From a Wall Street point of view, it's all tanking. Who knew? Fusion-io, Violin Memory, and Nimble Storage all trade near lows. Oops?
Nimble is the most interesting case. It sells a Seagate-like hybrid drive, but it's market performance is shaky. Fusion-io parts are also server-centric. Which brings up the question: what of memory channel storage? Diablo Tech has been offering flash in DRAM slots for a bit. Again, a tad odd, and server-centric.
None of this would matter much, in that all of these vendors are after the same goal; speeding up data movement within a server. So, why did EMC scarf up DSSD? Read up this write-up, which is largely sound-bytes with EMC's Jeremy Burton. Sounds very much like Linus' observation is beginning to come to fruition. May be.
The DSSD machine is attached through the PCIe connector on a server. However, unlike PCIe devices from Fusion-io, the DSSD machine is connected remotely, rather than sitting inside each server. And so it acts as a pool of storage that fulfills some of the function of a traditional array, but without the latency introduced by traditional connections through fibre channel, ethernet, and interfaces such as "iSCSCI," says Burton.

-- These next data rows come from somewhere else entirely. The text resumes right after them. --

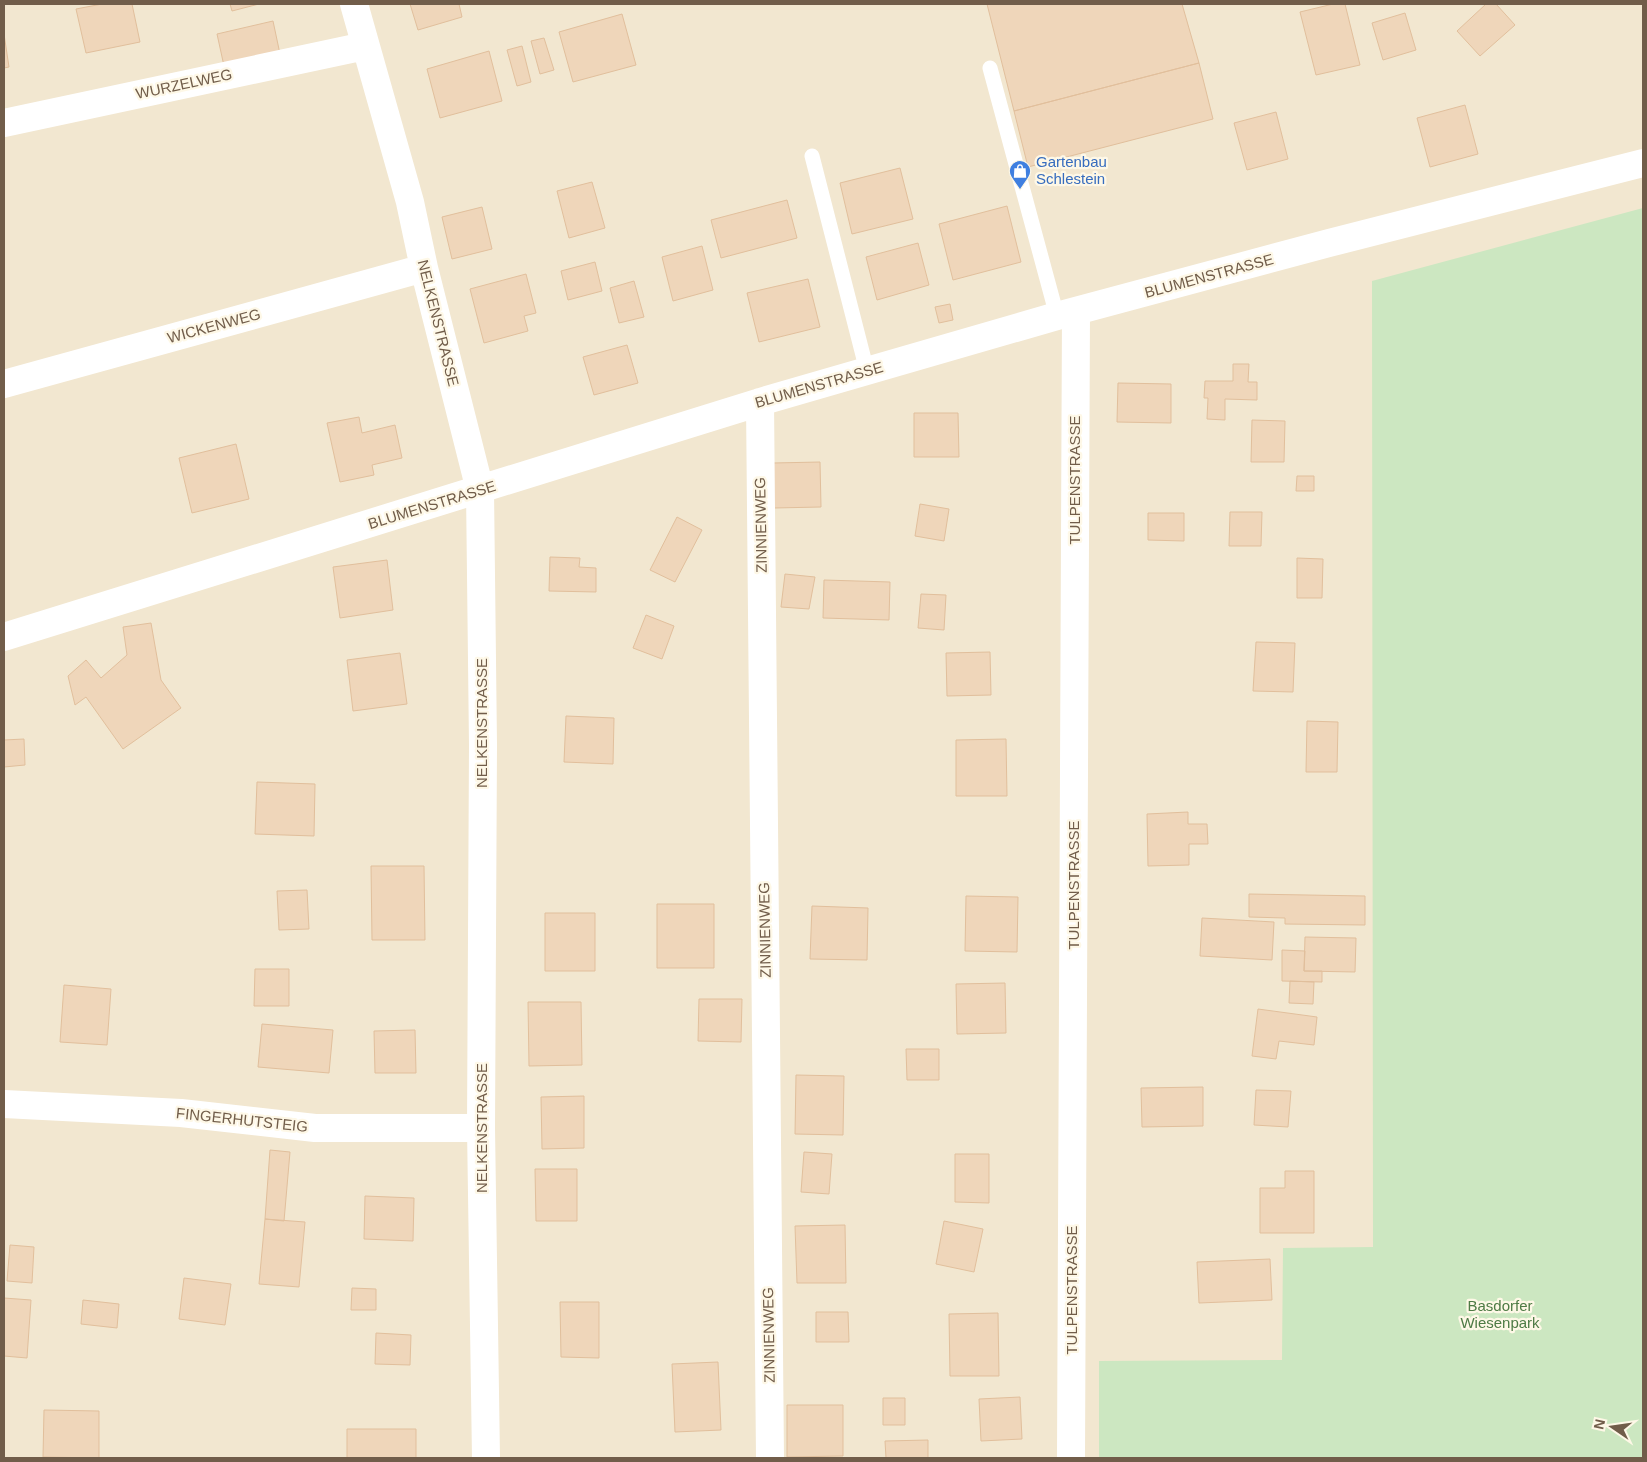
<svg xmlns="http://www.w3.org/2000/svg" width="1647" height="1462" viewBox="0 0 1647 1462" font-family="Arial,sans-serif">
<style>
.residential{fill:#f2e7d0}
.green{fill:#cce7c1}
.building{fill:#efd6ba;stroke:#e1bf9c}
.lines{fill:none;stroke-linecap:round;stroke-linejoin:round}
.lane{stroke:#fff;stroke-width:15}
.street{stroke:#fff;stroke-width:28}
.labels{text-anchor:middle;stroke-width:4.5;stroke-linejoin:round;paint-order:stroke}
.street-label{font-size:15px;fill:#715d4a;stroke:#fef8e7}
.shop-label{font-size:15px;fill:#366cbe;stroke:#fef8e7;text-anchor:start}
.park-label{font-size:15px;fill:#4e7b45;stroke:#fef8e7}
</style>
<rect width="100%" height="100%" fill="#fbf4e1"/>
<!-- residential -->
<path class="residential" d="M4,4H1643V1458H4Z"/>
<!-- green -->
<path class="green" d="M1643,208V1458H1099V1361L1282,1360L1283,1248L1373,1247L1372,281Z"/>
<!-- building -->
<path class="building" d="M102,4H132L140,42L86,53L76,9Z
M230,4H259L232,11Z
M410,4H459L462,17L418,30Z
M987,4H1182L1199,63L1014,111Z
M1333,4H1345L1360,65L1316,75L1300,12Z
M1486,4H1496L1515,25L1480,56L1457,31Z
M1405,13L1416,50L1383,60L1372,23Z
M622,14L636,65L573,82L559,32Z
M273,21L280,54L224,66L217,34Z
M4,34L9,67L4,68Z
M544,38L554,70L540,74L531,41Z
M522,46L531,82L517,86L507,50Z
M489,51L502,101L440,118L427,69Z
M1199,63L1213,119L1028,167L1014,111Z
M1465,105L1478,154L1430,167L1417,118Z
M1276,112L1288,159L1247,170L1234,123Z
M900,168L913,219L852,234L840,183Z
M592,182L605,228L569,238L557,191Z
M787,200L797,238L721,258L711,220Z
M1007,206L1021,262L953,280L939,224Z
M482,207L492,249L452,259L442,217Z
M918,243L929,285L877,300L866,257Z
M702,246L713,290L673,301L662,257Z
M595,262L602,291L568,300L561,271Z
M526,274L536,313L524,316L528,331L484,343L470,289Z
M808,279L820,327L759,342L747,293Z
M634,281L644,317L619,323L610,288Z
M950,304L953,320L939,323L935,307Z
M627,345L638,383L594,395L583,357Z
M1233,364H1249L1248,382H1257V400L1225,399V420L1207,419L1208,398H1204L1205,381H1233Z
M1118,383L1171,384V423L1117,422Z
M914,413H958L959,457H914Z
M359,417L362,433L395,425L402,458L372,465L374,475L340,482L327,423Z
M1252,420L1285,421L1284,462H1251Z
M236,444L249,499L192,513L179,458Z
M820,462L821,507L774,508L773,463Z
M1297,476H1314V491H1296Z
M920,504L949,509L944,541L915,536Z
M1230,512H1262L1261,546H1229Z
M1148,513H1184V541L1148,540Z
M677,517L702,530L675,582L650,570Z
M550,557L580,558L579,567L596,568V592L549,591Z
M1297,558L1323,559L1322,598H1297Z
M387,560L393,610L340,618L333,567Z
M785,574L815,577L809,609L781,607Z
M824,580L890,582L889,620L823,618Z
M921,594L946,595L944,630L918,628Z
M646,615L674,626L662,659L633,648Z
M151,623L161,680L181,708L123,749L86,697L75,705L68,676L86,660L101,678L127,655L123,627Z
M1256,642L1295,643L1293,692L1253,691Z
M990,652L991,695L947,696L946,653Z
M400,653L407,704L353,711L347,660Z
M566,716L614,718L613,764L564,762Z
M1307,721L1338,722L1337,772H1306Z
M24,739L25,765L4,767V740Z
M1006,739L1007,796H956V740Z
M257,782L315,784L314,836L255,834Z
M1188,812V824H1207L1208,844H1189V865L1148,866L1147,814Z
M371,866H424L425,940H372Z
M307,890L309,929L279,930L277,891Z
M1249,894L1365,896V925L1285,924V918L1249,917Z
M966,896L1018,897L1017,952L965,951Z
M657,904H714V968H657Z
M812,906L868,908L867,960L810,959Z
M545,913H595V971H545Z
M1202,918L1274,922L1272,960L1200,956Z
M1305,937L1356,938L1355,972L1304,971Z
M1282,950L1305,951L1304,971H1322V982L1282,981Z
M255,969H289V1006H254Z
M1290,981L1314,982L1313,1004L1289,1003Z
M1005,983L1006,1033L957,1034L956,984Z
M64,985L111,989L107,1045L60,1042Z
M699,999H742L741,1042L698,1041Z
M528,1002H581L582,1065L529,1066Z
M1258,1009L1317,1017L1314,1045L1279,1041L1276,1059L1252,1056Z
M262,1024L333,1030L329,1073L258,1067Z
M415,1030L416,1073H375L374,1031Z
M906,1049H939V1080H907Z
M796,1075L844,1076L843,1135L795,1134Z
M1203,1087V1126L1142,1127L1141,1088Z
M1256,1090L1291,1091L1288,1127L1254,1125Z
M584,1096V1148L542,1149L541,1097Z
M270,1150L290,1152L284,1221L265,1219Z
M804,1152L832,1154L829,1194L801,1192Z
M955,1154H989V1203L955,1202Z
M535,1169H577V1221H536Z
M1285,1171H1314V1233H1260V1188H1285Z
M365,1196L414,1198L413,1241L364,1239Z
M265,1219L305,1222L299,1287L259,1284Z
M944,1221L983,1229L974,1272L936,1264Z
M845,1225L846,1283H797L795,1226Z
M10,1245L34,1247L32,1283L7,1281Z
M1270,1259L1272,1300L1199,1303L1197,1262Z
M184,1278L231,1284L225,1325L179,1319Z
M352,1288L376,1289V1310H351Z
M4,1298L31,1300L27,1358L4,1356Z
M83,1300L119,1304L117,1328L81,1324Z
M560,1302H599V1358L561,1357Z
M816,1312H848L849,1342H816Z
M998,1313L999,1376H950L949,1314Z
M376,1333L411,1335L410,1365L375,1364Z
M718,1362L721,1430L675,1432L672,1364Z
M1020,1397L1022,1439L981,1441L979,1399Z
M883,1398H905V1425H883Z
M787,1405H843V1456L787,1457Z
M44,1410L99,1411V1458L43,1457Z
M347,1429H416V1458H347Z
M928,1440V1458H886L885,1441Z"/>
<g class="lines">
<!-- lane -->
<path class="lane" d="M990,68L1057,316
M812,156L867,371"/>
<!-- street -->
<path class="street" d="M354,4L410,202L424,268L480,490L483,745L481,1128L486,1458
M4,123L365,46
M4,384L424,268
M760,402L770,1458
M4,637L760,402L1057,316L1329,243L1643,163
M4,1104L181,1113L315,1128H481
M1071,1458L1076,311"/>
</g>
<!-- icons -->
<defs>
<g id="shop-pin" transform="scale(1.125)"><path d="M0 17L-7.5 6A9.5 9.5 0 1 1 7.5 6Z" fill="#3f7fe0" stroke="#fef8e7"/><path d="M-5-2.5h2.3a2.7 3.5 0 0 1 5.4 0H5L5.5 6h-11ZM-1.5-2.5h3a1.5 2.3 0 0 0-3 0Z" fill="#fff"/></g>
</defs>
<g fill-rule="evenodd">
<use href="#shop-pin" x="1020" y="171"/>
</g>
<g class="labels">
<!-- street labels -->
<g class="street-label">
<text transform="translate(184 84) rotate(-12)" y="5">WURZELWEG</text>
<text transform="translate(1209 276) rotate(-15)" y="5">BLUMENSTRASSE</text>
<text transform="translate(438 323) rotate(76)" y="5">NELKENSTRASSE</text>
<text transform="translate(214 326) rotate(-15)" y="5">WICKENWEG</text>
<text transform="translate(819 385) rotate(-16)" y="5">BLUMENSTRASSE</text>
<text transform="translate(1075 480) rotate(-90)" y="5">TULPENSTRASSE</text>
<text transform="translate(432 505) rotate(-17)" y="5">BLUMENSTRASSE</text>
<text transform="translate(761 525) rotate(-91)" y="5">ZINNIENWEG</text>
<text transform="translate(482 723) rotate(-90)" y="5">NELKENSTRASSE</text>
<text transform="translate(1074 885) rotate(-90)" y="5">TULPENSTRASSE</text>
<text transform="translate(765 930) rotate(-91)" y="5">ZINNIENWEG</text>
<text transform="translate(242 1120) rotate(6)" y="5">FINGERHUTSTEIG</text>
<text transform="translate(482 1128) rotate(-90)" y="5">NELKENSTRASSE</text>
<text transform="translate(1072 1290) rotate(-90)" y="5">TULPENSTRASSE</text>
<text transform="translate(769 1335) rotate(-91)" y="5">ZINNIENWEG</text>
</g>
<!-- shop labels -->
<g class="shop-label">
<text x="1036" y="167">Gartenbau<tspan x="1036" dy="17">Schlestein</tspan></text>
</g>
<!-- park labels -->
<g class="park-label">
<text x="1500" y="1311">Basdorfer<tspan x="1500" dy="17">Wiesenpark</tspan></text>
</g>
</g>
<!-- border -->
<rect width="1647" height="1462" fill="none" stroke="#715d4a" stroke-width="10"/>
<!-- north arrow -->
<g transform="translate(1612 1427) rotate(283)" stroke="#fef8e7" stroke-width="4" paint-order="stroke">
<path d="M0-4L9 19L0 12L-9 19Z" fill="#715d4a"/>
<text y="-8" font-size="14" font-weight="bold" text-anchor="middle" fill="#715d4a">N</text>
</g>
</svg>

What neither Burton nor the author address is the elephant in the room: Big Data and Big Analytics remain in the RBAR world, and for that purpose, 15K discs spitting out flatfile record after flatfile record is the bee's knees. Not to mention that analytics software (I'm talkin' to you, R) tends to do its iteration in its high-level code. A few milliseconds of latency won't matter. Refactoring those flatfile images to something more efficient, and with an engine which is inherently parallel (not, alas, Postgres), gains one a lot of speed. Except for corner cases such as median, the only reason quant software has been stuck with RBAR paradigms is that most practitioners still have Σ tattooed in their brains.
Interestingly, Violin has some quotes on its site's pages. I like this one.
If we had invented flash 50 years ago would we now package it up to look like disk drives? The short answer is "NO".
~Robin Harris, StorageMojo
While Harris doesn't, that I can find, display Linus' assertion, reading some of his posts might lead one to conclude that he agrees.
Organic Normal Form™ databases should be next on the agenda. Get all that silly, flabby, flatulent, flatfile Big Data under control.